:: Dataset entries

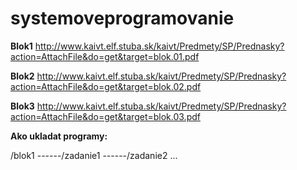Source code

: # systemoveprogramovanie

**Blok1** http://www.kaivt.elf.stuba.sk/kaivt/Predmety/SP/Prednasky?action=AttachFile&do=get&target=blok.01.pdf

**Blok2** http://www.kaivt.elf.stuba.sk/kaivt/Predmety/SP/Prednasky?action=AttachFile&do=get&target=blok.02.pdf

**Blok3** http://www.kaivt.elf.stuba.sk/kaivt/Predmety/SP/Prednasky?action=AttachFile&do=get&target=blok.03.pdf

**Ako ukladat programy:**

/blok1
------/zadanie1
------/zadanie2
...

::::
:: Dataset entries

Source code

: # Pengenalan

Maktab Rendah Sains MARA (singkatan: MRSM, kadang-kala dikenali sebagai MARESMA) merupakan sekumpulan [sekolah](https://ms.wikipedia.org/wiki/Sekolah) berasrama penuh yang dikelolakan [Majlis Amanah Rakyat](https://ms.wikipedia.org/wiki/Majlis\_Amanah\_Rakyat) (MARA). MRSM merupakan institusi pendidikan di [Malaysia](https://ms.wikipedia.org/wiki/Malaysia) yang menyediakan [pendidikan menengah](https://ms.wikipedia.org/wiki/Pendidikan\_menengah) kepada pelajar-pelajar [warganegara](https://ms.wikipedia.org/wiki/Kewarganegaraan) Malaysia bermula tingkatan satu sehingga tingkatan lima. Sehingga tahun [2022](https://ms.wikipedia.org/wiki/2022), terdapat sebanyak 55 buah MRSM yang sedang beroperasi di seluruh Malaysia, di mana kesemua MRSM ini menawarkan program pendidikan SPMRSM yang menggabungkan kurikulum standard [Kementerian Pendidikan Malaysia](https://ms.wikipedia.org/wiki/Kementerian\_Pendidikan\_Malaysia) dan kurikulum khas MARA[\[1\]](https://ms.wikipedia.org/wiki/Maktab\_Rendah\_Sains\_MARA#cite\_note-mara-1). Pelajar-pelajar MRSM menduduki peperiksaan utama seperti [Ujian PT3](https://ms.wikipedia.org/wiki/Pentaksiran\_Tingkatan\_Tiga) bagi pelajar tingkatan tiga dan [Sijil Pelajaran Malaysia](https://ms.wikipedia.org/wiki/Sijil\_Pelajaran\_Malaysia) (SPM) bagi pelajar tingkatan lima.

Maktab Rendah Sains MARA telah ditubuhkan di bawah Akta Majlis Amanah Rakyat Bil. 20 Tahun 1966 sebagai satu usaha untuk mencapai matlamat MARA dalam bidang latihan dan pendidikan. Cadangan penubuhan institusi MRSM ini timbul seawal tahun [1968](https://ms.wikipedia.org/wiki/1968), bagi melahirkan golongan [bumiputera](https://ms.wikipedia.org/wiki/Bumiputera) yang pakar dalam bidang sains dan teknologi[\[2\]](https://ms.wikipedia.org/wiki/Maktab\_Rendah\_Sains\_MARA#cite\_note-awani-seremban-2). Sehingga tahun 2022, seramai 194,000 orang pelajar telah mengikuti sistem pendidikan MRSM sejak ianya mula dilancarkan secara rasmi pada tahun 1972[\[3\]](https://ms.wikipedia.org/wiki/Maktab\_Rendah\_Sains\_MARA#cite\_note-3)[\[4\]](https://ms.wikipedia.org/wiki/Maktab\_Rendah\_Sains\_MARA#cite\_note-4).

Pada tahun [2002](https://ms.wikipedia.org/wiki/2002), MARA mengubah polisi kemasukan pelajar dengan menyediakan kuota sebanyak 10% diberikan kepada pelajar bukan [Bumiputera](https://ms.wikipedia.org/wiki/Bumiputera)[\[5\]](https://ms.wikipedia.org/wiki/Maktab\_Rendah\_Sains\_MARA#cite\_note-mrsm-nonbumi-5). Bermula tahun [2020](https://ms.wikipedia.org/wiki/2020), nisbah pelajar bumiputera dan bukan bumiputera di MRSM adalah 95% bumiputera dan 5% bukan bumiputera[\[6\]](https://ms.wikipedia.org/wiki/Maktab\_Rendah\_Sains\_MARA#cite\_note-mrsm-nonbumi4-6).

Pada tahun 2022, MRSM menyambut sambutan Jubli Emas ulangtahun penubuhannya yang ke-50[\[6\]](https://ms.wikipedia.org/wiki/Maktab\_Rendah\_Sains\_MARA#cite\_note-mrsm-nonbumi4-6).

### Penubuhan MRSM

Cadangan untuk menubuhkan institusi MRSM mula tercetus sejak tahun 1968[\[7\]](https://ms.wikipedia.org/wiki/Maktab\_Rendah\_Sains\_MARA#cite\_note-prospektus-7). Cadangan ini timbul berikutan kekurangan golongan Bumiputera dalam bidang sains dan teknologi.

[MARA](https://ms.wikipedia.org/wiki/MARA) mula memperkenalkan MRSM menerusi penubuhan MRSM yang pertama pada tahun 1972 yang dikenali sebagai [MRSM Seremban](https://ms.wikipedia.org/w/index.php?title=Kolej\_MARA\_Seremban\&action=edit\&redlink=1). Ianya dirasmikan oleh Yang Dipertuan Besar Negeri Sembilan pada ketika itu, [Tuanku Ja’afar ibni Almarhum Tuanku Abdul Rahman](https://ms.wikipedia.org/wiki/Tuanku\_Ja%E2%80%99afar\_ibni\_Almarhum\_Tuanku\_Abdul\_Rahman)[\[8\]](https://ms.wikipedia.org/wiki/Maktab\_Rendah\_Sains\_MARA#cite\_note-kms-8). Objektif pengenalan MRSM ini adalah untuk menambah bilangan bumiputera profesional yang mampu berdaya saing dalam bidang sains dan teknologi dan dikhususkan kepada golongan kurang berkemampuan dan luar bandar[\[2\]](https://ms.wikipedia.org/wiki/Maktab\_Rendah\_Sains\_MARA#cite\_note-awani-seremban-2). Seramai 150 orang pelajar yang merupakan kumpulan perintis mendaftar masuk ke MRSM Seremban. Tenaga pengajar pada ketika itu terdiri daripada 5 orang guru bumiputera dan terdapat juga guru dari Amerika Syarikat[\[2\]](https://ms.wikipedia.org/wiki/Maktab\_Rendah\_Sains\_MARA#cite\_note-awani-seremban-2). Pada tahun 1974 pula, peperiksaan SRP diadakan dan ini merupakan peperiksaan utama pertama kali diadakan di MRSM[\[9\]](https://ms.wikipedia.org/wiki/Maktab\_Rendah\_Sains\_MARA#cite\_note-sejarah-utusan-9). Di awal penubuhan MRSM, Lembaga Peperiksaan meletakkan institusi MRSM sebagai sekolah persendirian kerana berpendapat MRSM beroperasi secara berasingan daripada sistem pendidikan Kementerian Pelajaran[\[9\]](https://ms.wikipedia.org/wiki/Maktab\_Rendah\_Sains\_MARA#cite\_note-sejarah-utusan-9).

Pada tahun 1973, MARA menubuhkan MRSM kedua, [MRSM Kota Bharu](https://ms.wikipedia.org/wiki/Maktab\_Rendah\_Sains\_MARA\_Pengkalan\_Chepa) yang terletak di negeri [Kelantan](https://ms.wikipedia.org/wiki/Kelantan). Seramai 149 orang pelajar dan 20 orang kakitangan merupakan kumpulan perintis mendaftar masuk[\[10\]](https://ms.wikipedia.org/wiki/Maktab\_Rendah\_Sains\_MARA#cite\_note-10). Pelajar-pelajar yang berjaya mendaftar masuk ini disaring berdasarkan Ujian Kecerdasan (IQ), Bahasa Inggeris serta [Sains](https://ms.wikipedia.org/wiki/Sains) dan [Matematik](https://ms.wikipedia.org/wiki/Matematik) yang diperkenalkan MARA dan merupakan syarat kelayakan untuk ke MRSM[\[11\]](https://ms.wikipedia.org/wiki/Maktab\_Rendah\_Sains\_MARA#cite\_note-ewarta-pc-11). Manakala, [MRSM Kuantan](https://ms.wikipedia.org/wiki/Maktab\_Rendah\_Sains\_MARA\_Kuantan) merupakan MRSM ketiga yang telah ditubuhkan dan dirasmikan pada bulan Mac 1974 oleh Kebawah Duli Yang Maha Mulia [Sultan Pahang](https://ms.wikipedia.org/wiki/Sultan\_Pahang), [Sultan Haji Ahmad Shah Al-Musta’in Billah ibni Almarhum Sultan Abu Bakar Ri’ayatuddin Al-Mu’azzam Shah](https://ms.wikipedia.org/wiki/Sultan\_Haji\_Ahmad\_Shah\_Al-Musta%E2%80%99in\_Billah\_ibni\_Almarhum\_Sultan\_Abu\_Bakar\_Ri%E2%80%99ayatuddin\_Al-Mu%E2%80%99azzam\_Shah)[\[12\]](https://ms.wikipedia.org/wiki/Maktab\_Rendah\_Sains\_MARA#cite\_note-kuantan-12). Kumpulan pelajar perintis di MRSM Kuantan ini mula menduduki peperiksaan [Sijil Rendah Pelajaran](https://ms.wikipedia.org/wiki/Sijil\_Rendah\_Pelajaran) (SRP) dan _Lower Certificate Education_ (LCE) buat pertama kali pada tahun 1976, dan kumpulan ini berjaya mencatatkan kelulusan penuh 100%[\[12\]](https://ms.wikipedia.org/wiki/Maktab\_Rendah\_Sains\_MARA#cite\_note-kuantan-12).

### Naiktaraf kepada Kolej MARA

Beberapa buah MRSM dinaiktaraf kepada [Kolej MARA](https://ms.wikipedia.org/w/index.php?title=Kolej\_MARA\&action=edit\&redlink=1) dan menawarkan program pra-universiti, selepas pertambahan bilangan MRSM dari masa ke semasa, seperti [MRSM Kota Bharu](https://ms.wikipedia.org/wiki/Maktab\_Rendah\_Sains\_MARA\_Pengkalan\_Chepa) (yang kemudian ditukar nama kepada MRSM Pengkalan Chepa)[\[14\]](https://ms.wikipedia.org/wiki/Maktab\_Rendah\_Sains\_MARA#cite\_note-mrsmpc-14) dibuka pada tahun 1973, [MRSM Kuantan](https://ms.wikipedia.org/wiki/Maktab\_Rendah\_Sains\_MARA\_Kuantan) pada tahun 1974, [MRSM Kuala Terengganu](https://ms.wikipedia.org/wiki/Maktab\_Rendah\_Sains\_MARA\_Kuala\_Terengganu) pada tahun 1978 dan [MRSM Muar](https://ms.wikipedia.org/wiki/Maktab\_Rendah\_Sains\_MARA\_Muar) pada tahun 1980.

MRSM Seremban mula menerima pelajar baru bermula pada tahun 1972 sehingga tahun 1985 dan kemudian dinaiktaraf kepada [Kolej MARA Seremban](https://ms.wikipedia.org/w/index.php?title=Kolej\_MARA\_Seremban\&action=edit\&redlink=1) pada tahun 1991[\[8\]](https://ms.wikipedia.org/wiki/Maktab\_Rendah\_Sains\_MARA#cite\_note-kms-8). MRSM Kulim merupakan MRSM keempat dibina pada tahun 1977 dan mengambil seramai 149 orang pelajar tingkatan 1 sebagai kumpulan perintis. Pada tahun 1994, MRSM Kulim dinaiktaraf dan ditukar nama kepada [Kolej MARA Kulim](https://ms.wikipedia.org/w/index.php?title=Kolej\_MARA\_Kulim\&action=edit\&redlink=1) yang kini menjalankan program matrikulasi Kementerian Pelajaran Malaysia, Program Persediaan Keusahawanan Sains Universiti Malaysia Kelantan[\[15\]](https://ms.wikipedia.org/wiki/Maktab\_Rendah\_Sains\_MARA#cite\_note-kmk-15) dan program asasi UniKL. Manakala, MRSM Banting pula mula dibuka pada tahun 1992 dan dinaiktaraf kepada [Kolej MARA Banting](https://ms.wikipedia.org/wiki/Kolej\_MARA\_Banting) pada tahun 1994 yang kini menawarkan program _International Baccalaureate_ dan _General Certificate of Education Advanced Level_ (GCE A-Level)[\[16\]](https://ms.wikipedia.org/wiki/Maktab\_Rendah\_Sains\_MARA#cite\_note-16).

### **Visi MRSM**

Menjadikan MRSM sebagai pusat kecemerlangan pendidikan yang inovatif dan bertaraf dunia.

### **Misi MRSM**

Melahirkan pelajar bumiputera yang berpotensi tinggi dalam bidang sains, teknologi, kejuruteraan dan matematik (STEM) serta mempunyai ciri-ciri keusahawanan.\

::::

* **Task goal**
Gather every line of the material above that contains the string "target".

* **Result of the task**
**Blok1** http://www.kaivt.elf.stuba.sk/kaivt/Predmety/SP/Prednasky?action=AttachFile&do=get&target=blok.01.pdf
**Blok2** http://www.kaivt.elf.stuba.sk/kaivt/Predmety/SP/Prednasky?action=AttachFile&do=get&target=blok.02.pdf
**Blok3** http://www.kaivt.elf.stuba.sk/kaivt/Predmety/SP/Prednasky?action=AttachFile&do=get&target=blok.03.pdf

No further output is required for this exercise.